Meets with the Prime Minister and interacts with political figures

An average work week:

A lot of work in the office; frequent meetings with his supervisor to review completed tasks and plan for future work; correspondence with constituents; research (speech preparation, prior to briefs)

What he finds enjoyable about his work:

• Meeting new people


• Send a note to your Member of Parliament (make an impression)

• Look for job openings on

5. Project management consultant Alexander Constantine

Career Path: BA in Law; Part-Time Work After Graduation (His ability to speak German was a major factor in getting the position); Masters in Economic Regulation and Competition at City; Interim Employment at Network Rail; June 2012 Start at Pcubed.

An illustration of past or present work:

• John Lewis Partnership;

• Statoil Fuel and Retail in Scandinavia;

• Crossrail

An average work week:

• Extended work hours; frequent travel; countless meetings; facilitating; client meetings; completing tasks and presenting

He loves that his career allows him to travel a lot, be extremely adaptable, and get paid well for his efforts.

In order to succeed in this field, you must put in a lot of overtime. Clients expect results in exchange for money. You should learn how to impress people, even with seemingly simple tasks like chairing meetings—you’d be surprised at how many people struggle with this. You should also learn how to use Microsoft Excel correctly—many people think they know how to use it, but they are clueless when faced with a new task. Personal development is crucial; make a plan for your goals and how you’ll get there.

To sum up, each of the aforementioned success stories has recurring themes that teach us valuable lessons.

After graduation, finding a job will undoubtedly be challenging and even depressing, and we will need a lot of work experience. My first thought was, “How would I get this “experience” if I can’t ever find a job?” All of these people’s responses to me advised me to take on as many internships and unpaid jobs as possible. Even though getting a free job wasn’t your first goal when you decided to go to college, it will be well worth it in the end. Put in an application for summer internships, perform pro bono work, or even search for volunteer projects in unrelated industries that might prove beneficial down the road. Why not volunteer at a hospital if medical law has always piqued your interest? Discover what transpires when you cross over. You should never give up.

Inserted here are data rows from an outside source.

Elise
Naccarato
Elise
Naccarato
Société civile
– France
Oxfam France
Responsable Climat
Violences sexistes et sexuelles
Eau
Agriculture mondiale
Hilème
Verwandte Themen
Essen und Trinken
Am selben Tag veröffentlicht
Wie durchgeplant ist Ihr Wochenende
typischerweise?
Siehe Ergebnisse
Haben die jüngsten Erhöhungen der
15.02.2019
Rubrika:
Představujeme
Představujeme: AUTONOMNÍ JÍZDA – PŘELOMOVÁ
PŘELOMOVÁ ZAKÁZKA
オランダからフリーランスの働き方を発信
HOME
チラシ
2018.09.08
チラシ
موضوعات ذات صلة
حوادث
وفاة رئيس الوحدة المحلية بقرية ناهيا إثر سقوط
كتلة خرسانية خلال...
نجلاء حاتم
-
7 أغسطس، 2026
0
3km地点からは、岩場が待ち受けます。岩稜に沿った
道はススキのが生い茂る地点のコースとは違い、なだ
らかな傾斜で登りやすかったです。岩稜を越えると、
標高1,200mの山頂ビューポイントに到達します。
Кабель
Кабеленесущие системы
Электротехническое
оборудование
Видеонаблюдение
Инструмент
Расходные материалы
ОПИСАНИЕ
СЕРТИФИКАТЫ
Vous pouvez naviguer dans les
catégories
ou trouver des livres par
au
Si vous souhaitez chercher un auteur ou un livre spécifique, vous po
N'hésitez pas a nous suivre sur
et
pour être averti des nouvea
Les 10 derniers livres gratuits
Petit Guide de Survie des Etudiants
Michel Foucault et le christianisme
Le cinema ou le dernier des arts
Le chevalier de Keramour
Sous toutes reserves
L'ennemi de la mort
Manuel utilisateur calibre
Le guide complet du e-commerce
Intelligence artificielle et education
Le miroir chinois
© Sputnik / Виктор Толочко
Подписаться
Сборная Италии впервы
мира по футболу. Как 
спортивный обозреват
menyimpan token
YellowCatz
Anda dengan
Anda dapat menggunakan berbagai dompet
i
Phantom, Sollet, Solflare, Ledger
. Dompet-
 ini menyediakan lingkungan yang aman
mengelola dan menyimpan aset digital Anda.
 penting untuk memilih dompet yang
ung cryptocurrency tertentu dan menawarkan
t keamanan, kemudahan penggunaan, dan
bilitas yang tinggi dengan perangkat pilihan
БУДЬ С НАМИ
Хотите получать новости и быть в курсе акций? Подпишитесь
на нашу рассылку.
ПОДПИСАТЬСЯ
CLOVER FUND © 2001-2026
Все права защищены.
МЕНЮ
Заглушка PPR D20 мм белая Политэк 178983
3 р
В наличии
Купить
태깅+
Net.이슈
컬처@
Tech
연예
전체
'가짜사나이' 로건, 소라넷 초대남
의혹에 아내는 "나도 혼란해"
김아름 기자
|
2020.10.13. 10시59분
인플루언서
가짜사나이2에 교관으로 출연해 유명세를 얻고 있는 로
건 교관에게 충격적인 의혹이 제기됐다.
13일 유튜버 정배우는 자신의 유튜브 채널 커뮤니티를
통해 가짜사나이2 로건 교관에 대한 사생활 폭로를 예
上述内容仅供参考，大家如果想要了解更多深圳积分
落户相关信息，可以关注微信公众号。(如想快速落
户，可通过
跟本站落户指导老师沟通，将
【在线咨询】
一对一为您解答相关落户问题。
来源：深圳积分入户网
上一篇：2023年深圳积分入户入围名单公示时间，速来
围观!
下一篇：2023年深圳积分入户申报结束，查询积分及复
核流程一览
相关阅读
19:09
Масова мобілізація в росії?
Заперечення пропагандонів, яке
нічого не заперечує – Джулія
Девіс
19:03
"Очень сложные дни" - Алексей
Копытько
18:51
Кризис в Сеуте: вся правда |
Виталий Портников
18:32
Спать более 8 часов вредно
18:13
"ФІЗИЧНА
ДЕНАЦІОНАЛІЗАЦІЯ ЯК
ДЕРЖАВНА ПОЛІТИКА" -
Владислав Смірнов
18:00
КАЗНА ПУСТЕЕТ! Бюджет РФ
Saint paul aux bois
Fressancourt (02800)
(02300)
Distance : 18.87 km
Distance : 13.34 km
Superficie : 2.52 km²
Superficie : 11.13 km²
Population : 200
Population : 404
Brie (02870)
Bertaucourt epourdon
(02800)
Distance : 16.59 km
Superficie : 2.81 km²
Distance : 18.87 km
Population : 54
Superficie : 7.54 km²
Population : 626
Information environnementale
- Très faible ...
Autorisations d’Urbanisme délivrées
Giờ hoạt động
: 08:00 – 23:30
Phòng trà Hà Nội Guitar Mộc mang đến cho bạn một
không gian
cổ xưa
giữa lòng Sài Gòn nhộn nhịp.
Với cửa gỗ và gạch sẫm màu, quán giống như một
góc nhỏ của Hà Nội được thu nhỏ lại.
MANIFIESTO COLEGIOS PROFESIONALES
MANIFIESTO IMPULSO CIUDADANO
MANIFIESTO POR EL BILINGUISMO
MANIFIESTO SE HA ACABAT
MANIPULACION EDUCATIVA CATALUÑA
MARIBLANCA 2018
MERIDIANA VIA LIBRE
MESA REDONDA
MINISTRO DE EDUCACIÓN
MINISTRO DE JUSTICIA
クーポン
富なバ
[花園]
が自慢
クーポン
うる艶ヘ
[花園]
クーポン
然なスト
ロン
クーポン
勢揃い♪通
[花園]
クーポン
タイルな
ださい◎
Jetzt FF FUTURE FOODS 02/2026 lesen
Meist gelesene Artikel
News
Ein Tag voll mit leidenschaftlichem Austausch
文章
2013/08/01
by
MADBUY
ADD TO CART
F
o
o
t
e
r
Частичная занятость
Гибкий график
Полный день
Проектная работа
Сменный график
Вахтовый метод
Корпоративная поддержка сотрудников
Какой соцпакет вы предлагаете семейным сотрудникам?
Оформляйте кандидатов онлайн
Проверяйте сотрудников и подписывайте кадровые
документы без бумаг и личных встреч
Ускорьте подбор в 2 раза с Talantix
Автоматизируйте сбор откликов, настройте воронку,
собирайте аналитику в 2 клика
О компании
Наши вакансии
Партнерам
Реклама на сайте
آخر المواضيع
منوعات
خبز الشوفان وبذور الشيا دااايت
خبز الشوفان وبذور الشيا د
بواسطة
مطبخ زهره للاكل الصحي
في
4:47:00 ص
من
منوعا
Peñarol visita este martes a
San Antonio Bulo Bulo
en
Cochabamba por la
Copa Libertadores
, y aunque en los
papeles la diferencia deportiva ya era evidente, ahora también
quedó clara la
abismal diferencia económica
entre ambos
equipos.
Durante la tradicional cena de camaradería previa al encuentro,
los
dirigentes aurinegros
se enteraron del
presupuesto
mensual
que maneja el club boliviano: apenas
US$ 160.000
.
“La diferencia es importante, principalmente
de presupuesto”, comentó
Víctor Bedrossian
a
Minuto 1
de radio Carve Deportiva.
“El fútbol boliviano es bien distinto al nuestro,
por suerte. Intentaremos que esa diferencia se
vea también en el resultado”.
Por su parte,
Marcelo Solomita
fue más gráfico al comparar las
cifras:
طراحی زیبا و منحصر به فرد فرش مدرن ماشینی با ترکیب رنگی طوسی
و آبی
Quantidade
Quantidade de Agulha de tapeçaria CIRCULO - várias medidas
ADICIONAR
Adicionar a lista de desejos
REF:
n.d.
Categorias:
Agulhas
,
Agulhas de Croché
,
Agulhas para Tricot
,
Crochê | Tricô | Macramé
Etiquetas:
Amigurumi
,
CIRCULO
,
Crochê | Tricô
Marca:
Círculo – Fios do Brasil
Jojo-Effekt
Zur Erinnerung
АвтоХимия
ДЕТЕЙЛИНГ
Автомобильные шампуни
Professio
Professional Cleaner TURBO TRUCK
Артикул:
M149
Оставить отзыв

Gaining work experience can facilitate your job hunt and potentially broaden your horizons by introducing you to different career paths and sectors of interest.

All of these people can teach us that having a legal degree will not harm you in any way. For many years, a degree in law has been regarded as respectable and may aid you in many aspects of your daily life as well as offer up various career options. Remember that we are still young, that we are enrolled in one of the top law schools in the nation, and that the world is our oyster. A legal degree may serve as your oyster card; all you need to do is choose which bus to board and where you want to travel.